=== Section Start ===

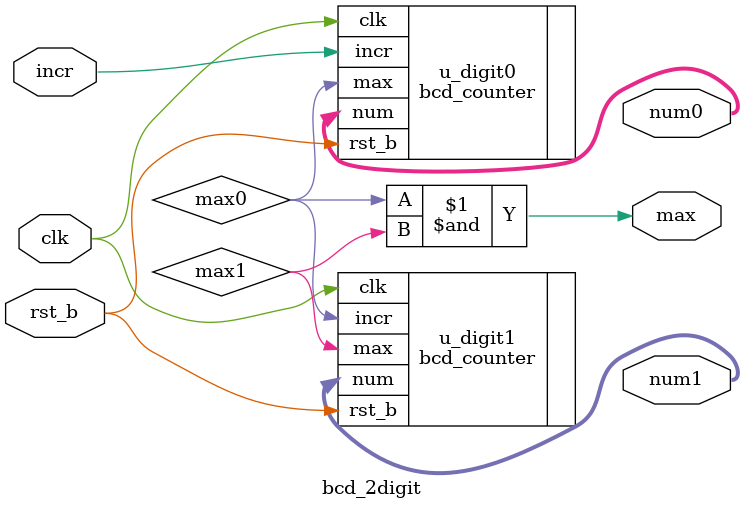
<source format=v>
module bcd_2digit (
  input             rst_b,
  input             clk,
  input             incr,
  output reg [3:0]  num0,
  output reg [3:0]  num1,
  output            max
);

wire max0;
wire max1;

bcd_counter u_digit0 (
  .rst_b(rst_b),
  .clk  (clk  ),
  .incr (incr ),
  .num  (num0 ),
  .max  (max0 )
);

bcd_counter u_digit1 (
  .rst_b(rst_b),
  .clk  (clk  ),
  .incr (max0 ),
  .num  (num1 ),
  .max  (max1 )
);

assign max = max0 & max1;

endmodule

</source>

=== Section End ===

- WORK ITEM
The entries above should be reproduced exactly, without their pictures.

- SOLUTION TO THIS TASK
<source format=v>
module bcd_2digit (
  input             rst_b,
  input             clk,
  input             incr,
  output reg [3:0]  num0,
  output reg [3:0]  num1,
  output            max
);

wire max0;
wire max1;

bcd_counter u_digit0 (
  .rst_b(rst_b),
  .clk  (clk  ),
  .incr (incr ),
  .num  (num0 ),
  .max  (max0 )
);

bcd_counter u_digit1 (
  .rst_b(rst_b),
  .clk  (clk  ),
  .incr (max0 ),
  .num  (num1 ),
  .max  (max1 )
);

assign max = max0 & max1;

endmodule

</source>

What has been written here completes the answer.